Activity: Write down the entries below word for word, from the very start up to and including the line that contains "des salles d’eau".

(Text pulled from whole pages)

○ ○ ○ ○ ○ ○ ○

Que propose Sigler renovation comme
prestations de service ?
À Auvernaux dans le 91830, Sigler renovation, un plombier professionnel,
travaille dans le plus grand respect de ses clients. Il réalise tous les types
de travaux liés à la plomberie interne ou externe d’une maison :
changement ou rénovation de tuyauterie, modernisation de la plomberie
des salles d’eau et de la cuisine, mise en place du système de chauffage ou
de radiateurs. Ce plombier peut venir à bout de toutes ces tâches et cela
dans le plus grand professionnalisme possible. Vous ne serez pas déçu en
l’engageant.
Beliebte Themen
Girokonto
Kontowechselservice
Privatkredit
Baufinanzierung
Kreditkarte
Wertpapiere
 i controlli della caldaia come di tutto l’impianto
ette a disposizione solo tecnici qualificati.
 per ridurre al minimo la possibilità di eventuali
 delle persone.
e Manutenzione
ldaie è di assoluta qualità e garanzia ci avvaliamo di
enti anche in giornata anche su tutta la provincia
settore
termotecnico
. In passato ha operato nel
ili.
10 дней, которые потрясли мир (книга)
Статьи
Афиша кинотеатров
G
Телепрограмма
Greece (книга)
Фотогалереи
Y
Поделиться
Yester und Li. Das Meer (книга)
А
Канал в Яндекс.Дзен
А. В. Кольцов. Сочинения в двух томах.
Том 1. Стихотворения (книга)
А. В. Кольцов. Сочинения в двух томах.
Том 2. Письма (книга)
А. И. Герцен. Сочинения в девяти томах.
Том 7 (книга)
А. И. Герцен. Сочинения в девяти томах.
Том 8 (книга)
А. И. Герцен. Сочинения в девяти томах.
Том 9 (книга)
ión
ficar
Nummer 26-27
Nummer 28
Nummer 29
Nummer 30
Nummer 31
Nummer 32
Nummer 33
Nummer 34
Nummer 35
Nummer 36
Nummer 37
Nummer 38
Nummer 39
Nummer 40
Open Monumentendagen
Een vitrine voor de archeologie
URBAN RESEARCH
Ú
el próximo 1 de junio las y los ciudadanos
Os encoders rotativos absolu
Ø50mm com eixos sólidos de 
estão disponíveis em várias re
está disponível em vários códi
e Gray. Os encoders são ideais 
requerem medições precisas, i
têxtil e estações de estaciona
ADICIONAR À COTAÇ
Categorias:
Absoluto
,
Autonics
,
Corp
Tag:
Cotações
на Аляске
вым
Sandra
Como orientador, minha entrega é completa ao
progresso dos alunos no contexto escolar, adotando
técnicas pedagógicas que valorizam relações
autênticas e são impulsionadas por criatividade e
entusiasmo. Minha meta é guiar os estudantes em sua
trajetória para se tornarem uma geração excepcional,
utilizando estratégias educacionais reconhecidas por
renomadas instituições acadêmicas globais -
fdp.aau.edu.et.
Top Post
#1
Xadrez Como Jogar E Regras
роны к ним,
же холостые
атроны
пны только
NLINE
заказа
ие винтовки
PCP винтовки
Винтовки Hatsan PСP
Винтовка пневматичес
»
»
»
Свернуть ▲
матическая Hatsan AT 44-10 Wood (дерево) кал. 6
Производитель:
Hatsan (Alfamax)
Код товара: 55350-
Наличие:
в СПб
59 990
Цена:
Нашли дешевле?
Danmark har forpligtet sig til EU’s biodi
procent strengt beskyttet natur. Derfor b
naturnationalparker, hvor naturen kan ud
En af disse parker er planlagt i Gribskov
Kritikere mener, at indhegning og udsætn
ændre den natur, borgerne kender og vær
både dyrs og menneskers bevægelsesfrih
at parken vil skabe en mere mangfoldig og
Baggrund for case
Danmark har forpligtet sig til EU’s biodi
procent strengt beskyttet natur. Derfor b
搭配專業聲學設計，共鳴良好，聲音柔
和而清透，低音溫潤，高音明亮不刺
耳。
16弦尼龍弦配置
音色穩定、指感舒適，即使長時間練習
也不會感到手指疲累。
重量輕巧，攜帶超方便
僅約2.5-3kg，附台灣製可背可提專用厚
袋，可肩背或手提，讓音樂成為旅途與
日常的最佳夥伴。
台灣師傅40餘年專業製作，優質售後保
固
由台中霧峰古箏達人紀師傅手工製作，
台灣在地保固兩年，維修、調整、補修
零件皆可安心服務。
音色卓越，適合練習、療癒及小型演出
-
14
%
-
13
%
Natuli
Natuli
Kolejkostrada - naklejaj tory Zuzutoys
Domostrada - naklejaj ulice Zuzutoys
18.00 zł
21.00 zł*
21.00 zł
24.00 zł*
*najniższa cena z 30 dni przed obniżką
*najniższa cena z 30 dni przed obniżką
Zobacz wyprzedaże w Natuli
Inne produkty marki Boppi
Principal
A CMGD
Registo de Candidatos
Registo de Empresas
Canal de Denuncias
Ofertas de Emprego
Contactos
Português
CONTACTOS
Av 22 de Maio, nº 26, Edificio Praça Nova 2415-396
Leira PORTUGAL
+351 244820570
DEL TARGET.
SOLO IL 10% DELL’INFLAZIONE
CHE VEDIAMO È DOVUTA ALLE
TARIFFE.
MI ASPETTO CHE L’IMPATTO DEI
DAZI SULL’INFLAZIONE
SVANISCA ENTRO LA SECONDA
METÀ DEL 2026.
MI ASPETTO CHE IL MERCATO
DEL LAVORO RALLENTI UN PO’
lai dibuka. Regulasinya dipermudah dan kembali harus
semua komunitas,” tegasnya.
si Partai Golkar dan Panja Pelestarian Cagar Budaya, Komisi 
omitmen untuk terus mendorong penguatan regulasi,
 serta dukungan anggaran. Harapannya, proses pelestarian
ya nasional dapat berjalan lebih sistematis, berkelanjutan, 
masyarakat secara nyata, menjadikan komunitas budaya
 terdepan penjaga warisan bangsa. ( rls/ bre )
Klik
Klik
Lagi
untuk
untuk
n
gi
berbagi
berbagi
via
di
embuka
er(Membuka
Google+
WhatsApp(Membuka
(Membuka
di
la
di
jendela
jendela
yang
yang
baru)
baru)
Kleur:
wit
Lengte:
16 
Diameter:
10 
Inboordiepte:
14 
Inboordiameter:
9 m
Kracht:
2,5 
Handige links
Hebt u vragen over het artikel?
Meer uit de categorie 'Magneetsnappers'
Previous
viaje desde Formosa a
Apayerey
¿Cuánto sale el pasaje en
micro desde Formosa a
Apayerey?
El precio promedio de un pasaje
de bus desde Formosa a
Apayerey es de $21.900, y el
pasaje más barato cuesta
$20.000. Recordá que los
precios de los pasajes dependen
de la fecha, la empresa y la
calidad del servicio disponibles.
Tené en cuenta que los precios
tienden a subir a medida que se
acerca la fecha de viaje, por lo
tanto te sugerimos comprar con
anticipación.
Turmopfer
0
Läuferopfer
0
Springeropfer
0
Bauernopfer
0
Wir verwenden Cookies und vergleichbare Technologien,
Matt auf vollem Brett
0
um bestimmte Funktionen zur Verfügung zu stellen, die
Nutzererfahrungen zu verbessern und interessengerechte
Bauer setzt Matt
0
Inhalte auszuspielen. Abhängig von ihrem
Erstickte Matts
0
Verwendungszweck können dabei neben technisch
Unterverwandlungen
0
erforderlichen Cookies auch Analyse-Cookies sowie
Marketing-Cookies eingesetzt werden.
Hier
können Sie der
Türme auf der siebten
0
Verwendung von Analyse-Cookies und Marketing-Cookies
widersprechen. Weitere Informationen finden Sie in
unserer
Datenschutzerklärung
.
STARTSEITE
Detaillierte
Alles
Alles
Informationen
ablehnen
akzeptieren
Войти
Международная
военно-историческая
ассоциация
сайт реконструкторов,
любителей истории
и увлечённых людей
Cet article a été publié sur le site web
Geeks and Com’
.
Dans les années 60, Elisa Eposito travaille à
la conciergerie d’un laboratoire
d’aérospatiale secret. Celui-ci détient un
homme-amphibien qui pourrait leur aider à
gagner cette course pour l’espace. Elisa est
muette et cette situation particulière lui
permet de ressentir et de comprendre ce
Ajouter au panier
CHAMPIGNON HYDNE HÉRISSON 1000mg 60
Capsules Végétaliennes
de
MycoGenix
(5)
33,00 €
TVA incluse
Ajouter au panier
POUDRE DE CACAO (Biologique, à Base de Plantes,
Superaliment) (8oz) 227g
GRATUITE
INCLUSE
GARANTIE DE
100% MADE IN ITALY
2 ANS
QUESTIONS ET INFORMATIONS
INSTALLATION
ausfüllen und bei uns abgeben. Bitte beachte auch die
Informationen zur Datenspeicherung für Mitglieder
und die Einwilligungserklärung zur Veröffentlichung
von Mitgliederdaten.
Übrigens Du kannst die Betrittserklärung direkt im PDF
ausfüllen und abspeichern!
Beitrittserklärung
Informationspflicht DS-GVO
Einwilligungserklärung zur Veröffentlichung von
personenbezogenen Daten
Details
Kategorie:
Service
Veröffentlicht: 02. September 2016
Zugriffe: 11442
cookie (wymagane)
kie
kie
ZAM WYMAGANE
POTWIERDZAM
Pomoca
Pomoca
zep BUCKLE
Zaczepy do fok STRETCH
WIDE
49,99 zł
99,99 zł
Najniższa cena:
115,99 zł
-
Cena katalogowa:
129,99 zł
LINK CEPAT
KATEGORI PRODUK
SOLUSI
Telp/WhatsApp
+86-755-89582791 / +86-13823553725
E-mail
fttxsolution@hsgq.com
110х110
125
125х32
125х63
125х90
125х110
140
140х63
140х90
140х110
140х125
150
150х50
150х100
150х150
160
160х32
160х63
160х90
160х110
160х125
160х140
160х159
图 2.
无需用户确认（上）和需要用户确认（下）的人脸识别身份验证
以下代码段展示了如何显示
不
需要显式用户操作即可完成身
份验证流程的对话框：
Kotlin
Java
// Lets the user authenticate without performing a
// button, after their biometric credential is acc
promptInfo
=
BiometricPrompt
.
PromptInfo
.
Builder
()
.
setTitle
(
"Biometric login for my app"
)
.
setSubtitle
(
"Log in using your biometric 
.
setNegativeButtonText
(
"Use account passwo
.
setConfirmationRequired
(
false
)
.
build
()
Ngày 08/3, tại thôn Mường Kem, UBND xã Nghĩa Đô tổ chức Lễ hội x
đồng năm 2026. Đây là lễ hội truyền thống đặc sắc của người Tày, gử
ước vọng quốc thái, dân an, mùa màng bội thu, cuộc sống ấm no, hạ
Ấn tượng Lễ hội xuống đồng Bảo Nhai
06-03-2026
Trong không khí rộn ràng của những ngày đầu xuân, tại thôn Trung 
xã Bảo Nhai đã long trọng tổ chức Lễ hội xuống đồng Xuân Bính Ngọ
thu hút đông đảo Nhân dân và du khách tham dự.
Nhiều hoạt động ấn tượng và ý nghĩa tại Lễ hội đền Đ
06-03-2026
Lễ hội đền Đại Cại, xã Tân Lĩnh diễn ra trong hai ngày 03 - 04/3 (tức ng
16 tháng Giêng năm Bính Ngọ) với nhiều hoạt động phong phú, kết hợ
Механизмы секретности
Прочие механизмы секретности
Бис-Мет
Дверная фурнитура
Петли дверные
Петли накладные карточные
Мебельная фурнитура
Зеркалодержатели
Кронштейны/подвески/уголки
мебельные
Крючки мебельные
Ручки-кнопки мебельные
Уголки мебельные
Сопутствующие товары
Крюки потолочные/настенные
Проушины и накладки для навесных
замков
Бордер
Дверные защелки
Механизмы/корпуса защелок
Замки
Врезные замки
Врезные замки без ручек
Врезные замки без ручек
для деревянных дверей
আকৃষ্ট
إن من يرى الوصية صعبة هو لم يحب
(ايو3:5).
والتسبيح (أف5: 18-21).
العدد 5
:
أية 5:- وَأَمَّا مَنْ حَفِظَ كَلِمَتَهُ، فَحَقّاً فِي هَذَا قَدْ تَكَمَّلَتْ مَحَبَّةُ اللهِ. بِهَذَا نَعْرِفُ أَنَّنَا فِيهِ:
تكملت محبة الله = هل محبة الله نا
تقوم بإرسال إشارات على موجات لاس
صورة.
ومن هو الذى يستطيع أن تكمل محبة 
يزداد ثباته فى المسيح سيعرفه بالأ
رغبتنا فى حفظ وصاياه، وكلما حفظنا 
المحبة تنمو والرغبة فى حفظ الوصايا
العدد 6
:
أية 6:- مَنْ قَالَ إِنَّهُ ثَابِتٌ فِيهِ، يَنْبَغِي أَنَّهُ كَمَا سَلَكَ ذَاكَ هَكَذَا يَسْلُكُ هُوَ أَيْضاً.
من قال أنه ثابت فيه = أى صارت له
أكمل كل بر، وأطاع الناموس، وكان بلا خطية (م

○ ○ ○ ○ ○ ○ ○

Task output:
Que propose Sigler renovation comme
prestations de service ?
À Auvernaux dans le 91830, Sigler renovation, un plombier professionnel,
travaille dans le plus grand respect de ses clients. Il réalise tous les types
de travaux liés à la plomberie interne ou externe d’une maison :
changement ou rénovation de tuyauterie, modernisation de la plomberie
des salles d’eau et de la cuisine, mise en place du système de chauffage ou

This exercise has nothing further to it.